*Written task 1*.
From the passage on gasoline prices below, extract everything from "No one dreamed" down to "into four-dollar-a-gallon territory.", copying it word for word.

*Quoted passage*.
>> start
And we're pretty mad about it. Many Americans suspect that big oil companies, some of which have reported quarterly profits in the billions of dollars, are gouging us. The refiners point to supply shortages caused by exploding fuel demand in places like China and India. Commodity speculators are said to have driven up prices as well.

We're even suspicious of our local service-station owners, as we watch their posted prices ticking steadily upward.

But about seventeen thousand of those dealers – mostly in small towns or out in the country – have a problem of their own. They have held onto old-fashioned, slow-dispensing gas pumps that date to the days when gasoline was plentiful and sold for less than one dollar per gallon.

No one dreamed prices would mushroom as they have, so the selling price in these pumps was calibrated to rise no farther than $3.99 a gallon. Now some station owners are stuck as prices shoot into four-dollar-a-gallon territory.

A new gas pump would cost them ten thousand dollars or more – far more than most of them can afford. Retrofitting old pumps with modern meters costs a fortune, too. Besides, new price mechanisms in old gas pumps can cause the gasoline to flow so fast that gears break.

Big, modern stations have none of these worries. They sell gas in such volume, and make enough profit, that their pumps can click up and up to almost ten dollars per gallon, if need be.

Of course, a price that high for gasoline could never happen, right?
>> end
Data items
>> start
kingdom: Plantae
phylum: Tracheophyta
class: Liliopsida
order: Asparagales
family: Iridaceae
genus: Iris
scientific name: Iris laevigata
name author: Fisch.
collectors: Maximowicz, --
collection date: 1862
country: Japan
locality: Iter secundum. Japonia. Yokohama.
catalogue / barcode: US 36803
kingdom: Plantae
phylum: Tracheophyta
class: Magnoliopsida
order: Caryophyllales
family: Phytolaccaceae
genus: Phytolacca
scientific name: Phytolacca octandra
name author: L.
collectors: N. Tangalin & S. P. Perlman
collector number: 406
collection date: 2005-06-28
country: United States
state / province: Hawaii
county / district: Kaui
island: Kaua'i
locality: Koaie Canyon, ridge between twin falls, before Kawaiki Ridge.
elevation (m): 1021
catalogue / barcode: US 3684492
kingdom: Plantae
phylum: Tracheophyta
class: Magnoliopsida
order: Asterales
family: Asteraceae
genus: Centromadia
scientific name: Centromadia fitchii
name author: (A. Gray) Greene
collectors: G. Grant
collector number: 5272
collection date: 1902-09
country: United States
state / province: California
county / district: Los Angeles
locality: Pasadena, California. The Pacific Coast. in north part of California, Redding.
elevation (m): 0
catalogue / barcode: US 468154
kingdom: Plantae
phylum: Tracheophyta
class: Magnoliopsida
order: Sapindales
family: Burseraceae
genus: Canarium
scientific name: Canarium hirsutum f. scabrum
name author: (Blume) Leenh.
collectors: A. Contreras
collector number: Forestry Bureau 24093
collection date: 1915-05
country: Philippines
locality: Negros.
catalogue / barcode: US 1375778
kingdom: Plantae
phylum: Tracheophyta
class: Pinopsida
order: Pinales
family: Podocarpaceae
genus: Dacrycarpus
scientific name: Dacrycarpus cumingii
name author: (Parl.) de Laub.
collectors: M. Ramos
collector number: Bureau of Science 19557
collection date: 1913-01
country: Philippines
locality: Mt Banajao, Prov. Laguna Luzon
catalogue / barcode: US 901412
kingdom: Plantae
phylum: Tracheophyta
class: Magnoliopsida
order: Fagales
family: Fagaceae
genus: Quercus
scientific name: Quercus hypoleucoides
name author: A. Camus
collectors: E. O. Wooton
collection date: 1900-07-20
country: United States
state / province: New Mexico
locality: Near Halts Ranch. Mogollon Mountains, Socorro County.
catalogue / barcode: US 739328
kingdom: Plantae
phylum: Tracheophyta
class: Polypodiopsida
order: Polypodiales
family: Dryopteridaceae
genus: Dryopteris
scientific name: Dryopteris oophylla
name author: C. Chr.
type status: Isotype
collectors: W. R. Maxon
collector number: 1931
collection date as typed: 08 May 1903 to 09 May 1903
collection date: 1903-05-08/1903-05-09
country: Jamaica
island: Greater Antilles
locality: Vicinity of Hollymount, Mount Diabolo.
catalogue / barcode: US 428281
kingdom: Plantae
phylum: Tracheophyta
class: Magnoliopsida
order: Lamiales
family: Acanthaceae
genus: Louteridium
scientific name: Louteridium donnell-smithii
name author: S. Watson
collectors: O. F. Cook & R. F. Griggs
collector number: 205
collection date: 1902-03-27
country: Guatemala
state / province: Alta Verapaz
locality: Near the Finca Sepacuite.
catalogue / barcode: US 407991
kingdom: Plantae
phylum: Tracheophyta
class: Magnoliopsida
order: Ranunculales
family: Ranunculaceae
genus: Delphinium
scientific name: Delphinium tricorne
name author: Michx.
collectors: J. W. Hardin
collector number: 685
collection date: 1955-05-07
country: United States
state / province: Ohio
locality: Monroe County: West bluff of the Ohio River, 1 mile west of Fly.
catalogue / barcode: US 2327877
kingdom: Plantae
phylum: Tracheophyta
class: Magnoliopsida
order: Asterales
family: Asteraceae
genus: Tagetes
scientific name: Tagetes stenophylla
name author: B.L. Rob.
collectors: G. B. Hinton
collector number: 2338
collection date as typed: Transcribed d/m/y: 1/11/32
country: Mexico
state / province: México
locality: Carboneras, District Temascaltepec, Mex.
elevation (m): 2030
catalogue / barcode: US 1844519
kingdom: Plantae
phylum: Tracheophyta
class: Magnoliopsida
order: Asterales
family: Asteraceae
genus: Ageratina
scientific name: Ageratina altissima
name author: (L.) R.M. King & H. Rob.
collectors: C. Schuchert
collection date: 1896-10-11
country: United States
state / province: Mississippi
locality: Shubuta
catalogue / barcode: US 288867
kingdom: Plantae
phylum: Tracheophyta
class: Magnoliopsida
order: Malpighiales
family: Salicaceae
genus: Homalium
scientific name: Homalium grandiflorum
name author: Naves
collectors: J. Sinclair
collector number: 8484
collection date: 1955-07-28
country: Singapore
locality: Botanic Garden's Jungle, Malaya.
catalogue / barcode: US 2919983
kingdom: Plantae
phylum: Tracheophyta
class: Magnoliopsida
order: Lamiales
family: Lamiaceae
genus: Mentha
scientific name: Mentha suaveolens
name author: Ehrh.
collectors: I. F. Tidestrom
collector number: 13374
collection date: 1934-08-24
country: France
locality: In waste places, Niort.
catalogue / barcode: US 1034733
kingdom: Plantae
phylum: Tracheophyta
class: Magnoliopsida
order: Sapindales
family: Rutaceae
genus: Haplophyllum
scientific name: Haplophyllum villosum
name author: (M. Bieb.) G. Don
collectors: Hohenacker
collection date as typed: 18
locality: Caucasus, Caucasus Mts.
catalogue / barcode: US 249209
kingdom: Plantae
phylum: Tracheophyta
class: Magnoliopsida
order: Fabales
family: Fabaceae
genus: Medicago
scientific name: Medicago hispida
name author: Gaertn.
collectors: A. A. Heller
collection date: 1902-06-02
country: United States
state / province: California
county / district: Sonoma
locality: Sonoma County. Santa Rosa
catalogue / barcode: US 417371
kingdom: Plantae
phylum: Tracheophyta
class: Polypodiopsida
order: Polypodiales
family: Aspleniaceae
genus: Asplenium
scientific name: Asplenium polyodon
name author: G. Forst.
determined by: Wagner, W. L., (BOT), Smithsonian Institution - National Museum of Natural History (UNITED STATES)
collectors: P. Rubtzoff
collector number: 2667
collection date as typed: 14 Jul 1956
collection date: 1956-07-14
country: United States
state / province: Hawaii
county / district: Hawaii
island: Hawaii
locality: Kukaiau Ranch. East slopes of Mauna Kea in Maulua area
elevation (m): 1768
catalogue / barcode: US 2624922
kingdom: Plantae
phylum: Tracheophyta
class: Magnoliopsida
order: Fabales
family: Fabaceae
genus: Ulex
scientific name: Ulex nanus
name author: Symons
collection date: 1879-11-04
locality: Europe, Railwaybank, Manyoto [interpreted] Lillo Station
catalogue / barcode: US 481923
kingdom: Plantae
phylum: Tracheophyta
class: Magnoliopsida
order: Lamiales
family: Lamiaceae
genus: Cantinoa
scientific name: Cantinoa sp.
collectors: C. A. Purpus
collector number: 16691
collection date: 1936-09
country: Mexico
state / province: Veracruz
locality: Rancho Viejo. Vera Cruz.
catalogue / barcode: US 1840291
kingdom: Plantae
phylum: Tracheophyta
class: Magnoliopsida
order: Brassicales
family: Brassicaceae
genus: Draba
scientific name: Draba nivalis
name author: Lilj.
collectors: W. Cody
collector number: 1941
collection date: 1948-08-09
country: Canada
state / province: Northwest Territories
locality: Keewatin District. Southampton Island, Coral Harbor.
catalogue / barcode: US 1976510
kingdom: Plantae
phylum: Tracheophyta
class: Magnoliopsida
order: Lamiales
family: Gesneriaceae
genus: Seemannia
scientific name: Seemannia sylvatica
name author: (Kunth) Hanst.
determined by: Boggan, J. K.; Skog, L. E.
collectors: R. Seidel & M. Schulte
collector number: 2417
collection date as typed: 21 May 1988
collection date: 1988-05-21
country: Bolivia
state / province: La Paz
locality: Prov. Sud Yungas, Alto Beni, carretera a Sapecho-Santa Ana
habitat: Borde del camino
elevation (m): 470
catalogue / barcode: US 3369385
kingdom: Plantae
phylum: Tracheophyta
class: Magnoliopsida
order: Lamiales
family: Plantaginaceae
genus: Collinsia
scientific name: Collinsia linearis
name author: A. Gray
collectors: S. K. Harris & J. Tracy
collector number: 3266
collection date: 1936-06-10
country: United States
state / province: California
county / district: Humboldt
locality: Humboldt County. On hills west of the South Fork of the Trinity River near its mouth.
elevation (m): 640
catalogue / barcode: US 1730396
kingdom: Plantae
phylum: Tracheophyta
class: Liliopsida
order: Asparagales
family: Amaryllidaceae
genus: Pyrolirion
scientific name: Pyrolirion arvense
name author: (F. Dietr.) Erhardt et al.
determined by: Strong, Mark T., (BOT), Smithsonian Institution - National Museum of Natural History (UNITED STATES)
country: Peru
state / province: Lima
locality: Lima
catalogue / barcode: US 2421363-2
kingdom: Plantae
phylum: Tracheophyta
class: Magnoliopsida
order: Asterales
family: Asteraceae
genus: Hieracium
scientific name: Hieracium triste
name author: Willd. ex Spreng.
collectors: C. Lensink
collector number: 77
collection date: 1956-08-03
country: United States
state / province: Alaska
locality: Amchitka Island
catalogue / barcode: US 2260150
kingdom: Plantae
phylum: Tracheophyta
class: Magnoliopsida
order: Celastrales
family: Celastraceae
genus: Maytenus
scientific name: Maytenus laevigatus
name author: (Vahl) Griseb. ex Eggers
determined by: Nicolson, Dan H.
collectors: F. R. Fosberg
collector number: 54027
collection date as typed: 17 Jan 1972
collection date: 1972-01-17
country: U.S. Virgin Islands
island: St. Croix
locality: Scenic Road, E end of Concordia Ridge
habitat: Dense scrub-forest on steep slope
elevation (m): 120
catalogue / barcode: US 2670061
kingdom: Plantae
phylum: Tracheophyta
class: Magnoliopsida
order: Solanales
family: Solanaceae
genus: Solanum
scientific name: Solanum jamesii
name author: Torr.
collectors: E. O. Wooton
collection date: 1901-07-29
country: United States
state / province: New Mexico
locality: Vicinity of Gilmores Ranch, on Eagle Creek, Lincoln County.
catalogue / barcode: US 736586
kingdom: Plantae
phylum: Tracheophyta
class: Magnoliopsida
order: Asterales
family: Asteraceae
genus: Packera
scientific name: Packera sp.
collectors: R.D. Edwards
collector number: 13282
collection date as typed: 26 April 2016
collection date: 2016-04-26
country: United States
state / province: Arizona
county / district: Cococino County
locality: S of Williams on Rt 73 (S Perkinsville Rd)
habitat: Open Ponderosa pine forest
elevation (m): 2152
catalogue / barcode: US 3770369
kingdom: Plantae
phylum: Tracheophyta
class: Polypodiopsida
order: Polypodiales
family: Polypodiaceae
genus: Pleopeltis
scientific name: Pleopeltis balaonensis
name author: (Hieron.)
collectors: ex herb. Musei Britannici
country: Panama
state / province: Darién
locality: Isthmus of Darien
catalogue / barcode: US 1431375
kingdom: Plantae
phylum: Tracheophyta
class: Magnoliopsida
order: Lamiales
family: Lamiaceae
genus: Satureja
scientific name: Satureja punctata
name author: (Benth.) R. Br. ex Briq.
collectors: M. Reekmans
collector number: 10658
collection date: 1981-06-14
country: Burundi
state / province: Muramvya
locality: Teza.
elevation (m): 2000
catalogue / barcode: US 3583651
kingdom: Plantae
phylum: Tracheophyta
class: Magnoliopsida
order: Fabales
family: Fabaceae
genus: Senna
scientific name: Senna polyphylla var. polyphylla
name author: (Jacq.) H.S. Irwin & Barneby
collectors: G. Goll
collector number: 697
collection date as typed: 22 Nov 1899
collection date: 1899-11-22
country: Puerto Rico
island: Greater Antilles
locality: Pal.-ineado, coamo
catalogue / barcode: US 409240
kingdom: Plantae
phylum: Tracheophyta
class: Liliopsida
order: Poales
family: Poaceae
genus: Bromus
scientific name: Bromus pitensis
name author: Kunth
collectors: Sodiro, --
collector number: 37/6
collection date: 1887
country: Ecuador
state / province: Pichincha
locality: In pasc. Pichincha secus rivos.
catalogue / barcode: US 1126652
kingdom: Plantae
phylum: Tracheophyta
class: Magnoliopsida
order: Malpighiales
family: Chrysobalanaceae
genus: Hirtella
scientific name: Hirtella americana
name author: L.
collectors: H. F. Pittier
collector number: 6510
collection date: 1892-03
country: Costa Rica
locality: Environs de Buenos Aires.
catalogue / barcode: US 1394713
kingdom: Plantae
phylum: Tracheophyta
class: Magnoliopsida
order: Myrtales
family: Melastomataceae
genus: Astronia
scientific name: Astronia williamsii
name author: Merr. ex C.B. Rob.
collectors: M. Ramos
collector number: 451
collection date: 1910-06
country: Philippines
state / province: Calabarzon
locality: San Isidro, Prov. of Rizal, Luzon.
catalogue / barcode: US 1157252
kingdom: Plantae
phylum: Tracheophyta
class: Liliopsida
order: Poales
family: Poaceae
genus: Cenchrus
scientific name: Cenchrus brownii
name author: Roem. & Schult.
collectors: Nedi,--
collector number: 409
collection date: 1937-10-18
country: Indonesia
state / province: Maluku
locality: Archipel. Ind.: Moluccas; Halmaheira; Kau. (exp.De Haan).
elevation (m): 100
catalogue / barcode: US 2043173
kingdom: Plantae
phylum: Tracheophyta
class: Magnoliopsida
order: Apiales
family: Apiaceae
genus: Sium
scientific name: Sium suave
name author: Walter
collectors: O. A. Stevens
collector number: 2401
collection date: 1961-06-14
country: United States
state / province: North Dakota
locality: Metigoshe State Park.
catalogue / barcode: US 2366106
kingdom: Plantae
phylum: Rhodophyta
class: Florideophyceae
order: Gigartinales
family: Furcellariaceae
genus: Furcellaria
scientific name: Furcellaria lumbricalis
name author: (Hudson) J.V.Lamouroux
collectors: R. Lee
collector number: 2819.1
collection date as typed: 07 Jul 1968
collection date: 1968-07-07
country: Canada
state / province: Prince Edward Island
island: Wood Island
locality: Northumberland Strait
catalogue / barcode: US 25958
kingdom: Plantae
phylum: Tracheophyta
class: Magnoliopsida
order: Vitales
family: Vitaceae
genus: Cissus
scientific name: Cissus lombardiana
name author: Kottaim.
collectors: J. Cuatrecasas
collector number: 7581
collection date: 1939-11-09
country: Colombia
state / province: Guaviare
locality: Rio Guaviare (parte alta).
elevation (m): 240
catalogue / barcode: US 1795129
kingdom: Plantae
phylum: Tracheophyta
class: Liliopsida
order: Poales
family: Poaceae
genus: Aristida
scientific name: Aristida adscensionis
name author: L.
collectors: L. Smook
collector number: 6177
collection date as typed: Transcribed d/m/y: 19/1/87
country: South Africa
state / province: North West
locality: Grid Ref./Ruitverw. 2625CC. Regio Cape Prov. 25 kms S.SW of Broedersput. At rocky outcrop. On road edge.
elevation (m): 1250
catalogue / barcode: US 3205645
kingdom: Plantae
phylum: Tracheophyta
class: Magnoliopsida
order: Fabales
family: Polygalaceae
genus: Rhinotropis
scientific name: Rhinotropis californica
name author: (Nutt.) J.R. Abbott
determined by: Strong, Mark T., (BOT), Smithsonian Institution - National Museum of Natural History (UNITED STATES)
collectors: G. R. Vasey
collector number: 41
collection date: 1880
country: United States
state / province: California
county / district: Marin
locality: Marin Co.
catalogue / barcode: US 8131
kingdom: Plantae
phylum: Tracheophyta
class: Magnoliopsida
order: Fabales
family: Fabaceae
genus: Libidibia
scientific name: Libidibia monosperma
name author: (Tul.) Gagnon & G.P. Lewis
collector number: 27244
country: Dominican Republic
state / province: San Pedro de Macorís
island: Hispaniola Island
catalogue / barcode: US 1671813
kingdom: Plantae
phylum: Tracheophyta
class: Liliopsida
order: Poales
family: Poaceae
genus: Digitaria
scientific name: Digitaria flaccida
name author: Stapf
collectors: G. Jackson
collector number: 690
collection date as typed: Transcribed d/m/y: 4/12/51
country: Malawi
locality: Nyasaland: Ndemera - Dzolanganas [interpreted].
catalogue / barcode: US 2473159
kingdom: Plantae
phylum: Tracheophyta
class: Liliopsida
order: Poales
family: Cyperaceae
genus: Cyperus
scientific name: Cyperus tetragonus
>> end
*Written task 2*.
Lay out the records above, from the line containing "scientific name: Louteridium donnell-smithii" down to the line containing "scientific name: Tagetes stenophylla", both included, as a two-column CSV with the headers field and value. Give one row per record line, putting each field in double quotes and replacing any line breaks with spaces.

*Answer 1*.
No one dreamed prices would mushroom as they have, so the selling price in these pumps was calibrated to rise no farther than $3.99 a gallon. Now some station owners are stuck as prices shoot into four-dollar-a-gallon territory.

*Answer 2*.
field,value
"scientific name:","Louteridium donnell-smithii"
"name author:","S. Watson"
"collectors:","O. F. Cook & R. F. Griggs"
"collector number:","205"
"collection date:","1902-03-27"
"country:","Guatemala"
"state / province:","Alta Verapaz"
"locality:","Near the Finca Sepacuite."
"catalogue / barcode:","US 407991"
"kingdom:","Plantae"
"phylum:","Tracheophyta"
"class:","Magnoliopsida"
"order:","Ranunculales"
"family:","Ranunculaceae"
"genus:","Delphinium"
"scientific name:","Delphinium tricorne"
"name author:","Michx."
"collectors:","J. W. Hardin"
"collector number:","685"
"collection date:","1955-05-07"
"country:","United States"
"state / province:","Ohio"
"locality:","Monroe County: West bluff of the Ohio River, 1 mile west of Fly."
"catalogue / barcode:","US 2327877"
"kingdom:","Plantae"
"phylum:","Tracheophyta"
"class:","Magnoliopsida"
"order:","Asterales"
"family:","Asteraceae"
"genus:","Tagetes"
"scientific name:","Tagetes stenophylla"